U. S. government expenses are “out-of-control,” much larger than revenues and increasing about 4.6% per year even though interest rates are low.

As rates rise the government spends more for annual interest payments, which increases the deficit and accelerates the debt problem.

If the Fed monetizes the deficits and forces interest rates lower, the dollar will devalue rapidly.

Rising debt and increasing interest rates create vicious circles that promote each other. Something will “break.”

From David Stockman “$21 Trillion and Counting

“Accordingly, there is exactly zero chance of any legislative action to stem Washington’s exploding red ink until after the 2020 election, and it will be far too late by then.”

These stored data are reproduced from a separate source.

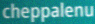
cheppalenu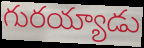
గురయ్యాడు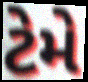
ટેમેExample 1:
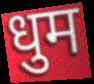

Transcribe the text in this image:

धुम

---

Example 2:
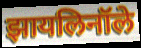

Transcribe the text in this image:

झायलिनॉले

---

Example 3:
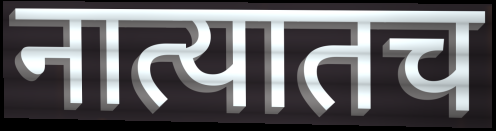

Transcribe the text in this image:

नात्यातच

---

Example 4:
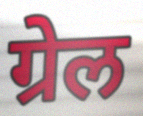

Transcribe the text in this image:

ग्रेल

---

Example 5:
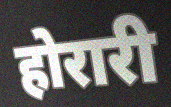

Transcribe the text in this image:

होरारी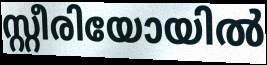
സ്റ്റീരിയോയിൽ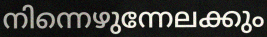
നിന്നെഴുന്നേലക്കും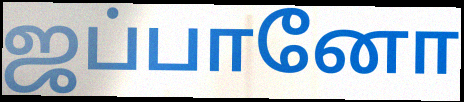
ஜப்பானோ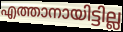
എത്താനായിട്ടില്ലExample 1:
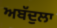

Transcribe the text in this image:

ਅਬੱਦੁਲਾ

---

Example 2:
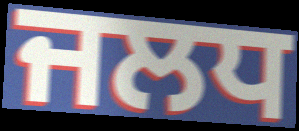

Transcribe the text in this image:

ਜਲਧ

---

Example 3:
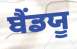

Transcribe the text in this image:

From Charles Hugh Smith “How Much Longer Can We get Away With It?

“No doubt the Romans said, “It can’t happen here” – but they were wrong.”

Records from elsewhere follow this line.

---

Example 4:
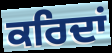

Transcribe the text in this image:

ਕਰਿਦਾਂ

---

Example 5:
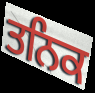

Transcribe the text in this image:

ਤਨਿਕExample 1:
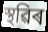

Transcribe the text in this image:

স্থৱিৰ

  1. Official national debt rises 8.8% per year. Fact.
  2. Government expenses rise about 4.6% per year. Fact.
  3. National debt and expenses rise less rapidly when interest rates are low and declining. Fact.
  4. Interest rates bottomed 22 months ago for the 10 Year Note and before that on shorter durations. Fact.
  5. Assume the interest rate that the U.S. pays on official debt rises for seven more years at twice the rate (0.33%/year x 2 = 0.66%/year) that it declined since 2000. By mid-2025 the average rate will be over 8%, which is NOT historically high.
  6. Interest rates on the 10 Year Note fell 0.33% per year for 16 years since 2000. They have risen by 0.9% per year for 22 months since mid-2016. Fact
  7. As rates rise the debt accelerates higher. By 2025 the debt could be $39 trillion with annual interest payments more than $3 trillion. Insane!
  8. Annual government expenses, pushed higher by interest payments, could reach $9 trillion in 2025. Interest as a percent of expenses would be around 35%. Unsustainable!
  9. The purchasing power of the dollar will be small and consumer prices will be much higher.
  10. With a $39 trillion debt, huge interest payments, and a large debt to GDP ratio the dollar would be terminally weak. Ten thousand dollar gold (or far more), continual debt monetization, severe inflation and hyperinflation are believable in that scenario.


  • OPTION ONE: The Fed monetizes debt and trashes the dollar. Consumer price inflation surges higher. Interest rates might stay low and stock market prices might stay high. Many suspect this scenario is preferred by the political and financial elite.
  • OPTION TWO: Interest rates increase. Severe inflation or hyperinflation will occur, and a weak dollar, higher prices, huge debt and interest payments are inevitable. Expect a reset.
  • OPTION THREE: Someone starts a global war and survival, not our self-created economic trauma, becomes important.


  • If the Fed keeps interest rates low—more of the same financial repression—debt and expenses might take longer to become unsustainable but the dollar must be sacrificed. Higher prices for everything are inevitable.
  • If interest rates rise to normal levels, debt and interest expenses will reach unbelievable levels. Expect a weaker dollar, higher prices, social trauma and a reset.
  • The above is basic spreadsheet mathematics based on multi-decade trends in debt, spending, deficits, and interest rates. Others in government know and understand the unsustainability of the debt problem. Since politicians have not proposed a solution, no politically acceptable alternatives exist. Grim consequences are forthcoming!

Gold and silver will do well under option one – trash the dollar.

Gold and silver will do well under option two – hyper-inflationary debt, monetization, expenses, and massive interest payments.

Are you prepared for the consequences of exploding national debt, huge interest payments, and “out-of-control” spending?